Selected passage.
67. The over all consideration of the entire oral and documentary evidence does not make out a case against Accused No.2, particularly with regard to his involvement for having committed the offence punishable under Sec.201 R/w Sec.34 of IPC. Admittedly, the entire case is based on circumstantial evidence and there is necessity of chain of link and there is failure on the prosecution to prove the said fact, particularly against the Accused No.2. Even as per the case of the prosecution, stated driver of the car is also not an eye-witness to the commission of the offence by the Accused No.2 and leaving away the driver of the car and proceeding of Accused Nos.1 & 2 is also leads to suspicion.
68. As pointed out by the learned Advocate for accused, mere evidence available is pointing the guilt of the Accused No.1 and even as per the case of the prosecution, the Accused No.1 has assaulted Smt. Rakshitha and by way of strangulation committed the murder. Under the circumstances, it can be said that the prosecution has failed to prove the case beyond reasonable doubt. From the oral and documentary evidence of official witnesses, it can be said that the evidence adduced by the prosecution witnesses was
riddled with contradictions, discrepancies, omissions and inherent improbabilities and conduct of the private witnesses were highly un-natural and as such it can be said that the prosecution has failed to prove its case beyond reasonable doubt and Accused No.2 is entitled for benefit of doubt. Hence, I answer Point Nos.1 & 2 in the Negative."

What is asked.
[1] Answer these questions from the court judgment on Accused No.2:
(a) Under which section of the IPC, read with Sec.34, is the offence that Accused No.2 was said to have committed punishable?
(b) According to the prosecution's case, by what means did Accused No.1 commit the murder of Smt. Rakshitha?
(c) How does the judgment answer Point Nos.1 & 2?
[2] Carry the court judgment on Accused No.2 forward with a further paragraph that picks up after its final sentence.

Provided material.
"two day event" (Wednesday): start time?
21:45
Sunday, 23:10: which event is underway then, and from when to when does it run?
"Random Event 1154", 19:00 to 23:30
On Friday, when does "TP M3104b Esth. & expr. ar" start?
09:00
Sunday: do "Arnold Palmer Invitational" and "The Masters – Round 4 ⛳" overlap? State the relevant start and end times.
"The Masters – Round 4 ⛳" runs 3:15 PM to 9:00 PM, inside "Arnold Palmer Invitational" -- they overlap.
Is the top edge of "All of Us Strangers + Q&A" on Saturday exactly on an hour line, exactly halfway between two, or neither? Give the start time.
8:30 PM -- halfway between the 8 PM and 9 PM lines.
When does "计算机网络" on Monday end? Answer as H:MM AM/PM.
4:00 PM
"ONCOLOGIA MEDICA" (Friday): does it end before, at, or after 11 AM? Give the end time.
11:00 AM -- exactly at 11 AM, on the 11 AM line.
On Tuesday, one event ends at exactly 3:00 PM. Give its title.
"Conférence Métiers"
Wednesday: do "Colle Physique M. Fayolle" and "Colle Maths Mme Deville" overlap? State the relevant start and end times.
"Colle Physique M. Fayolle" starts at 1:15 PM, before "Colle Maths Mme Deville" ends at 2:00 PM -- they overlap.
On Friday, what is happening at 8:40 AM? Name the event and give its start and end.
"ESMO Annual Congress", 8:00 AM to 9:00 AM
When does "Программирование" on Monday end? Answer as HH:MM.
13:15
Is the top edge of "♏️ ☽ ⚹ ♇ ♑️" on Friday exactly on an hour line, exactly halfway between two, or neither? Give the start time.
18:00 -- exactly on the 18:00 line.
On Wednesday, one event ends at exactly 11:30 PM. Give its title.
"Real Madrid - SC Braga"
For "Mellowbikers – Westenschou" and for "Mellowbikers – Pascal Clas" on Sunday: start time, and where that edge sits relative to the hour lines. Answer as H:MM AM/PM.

Results.
[1]
(a) Sec.201 of the IPC, read with Sec.34.
(b) By strangulation, after assaulting her.
(c) In the Negative.

[2]
7. On re-appreciation, re-consideration and re-
examination of the evidence on record, I do not find any
error/illegality in the judgment of acquittal passed by the trial
Court. Absolutely, there are no grounds to admit this Appeal.
In the result, I proceed to pass the following:
ORDER
Appeal being devoid of merits, dismissed at
the stage of admission itself.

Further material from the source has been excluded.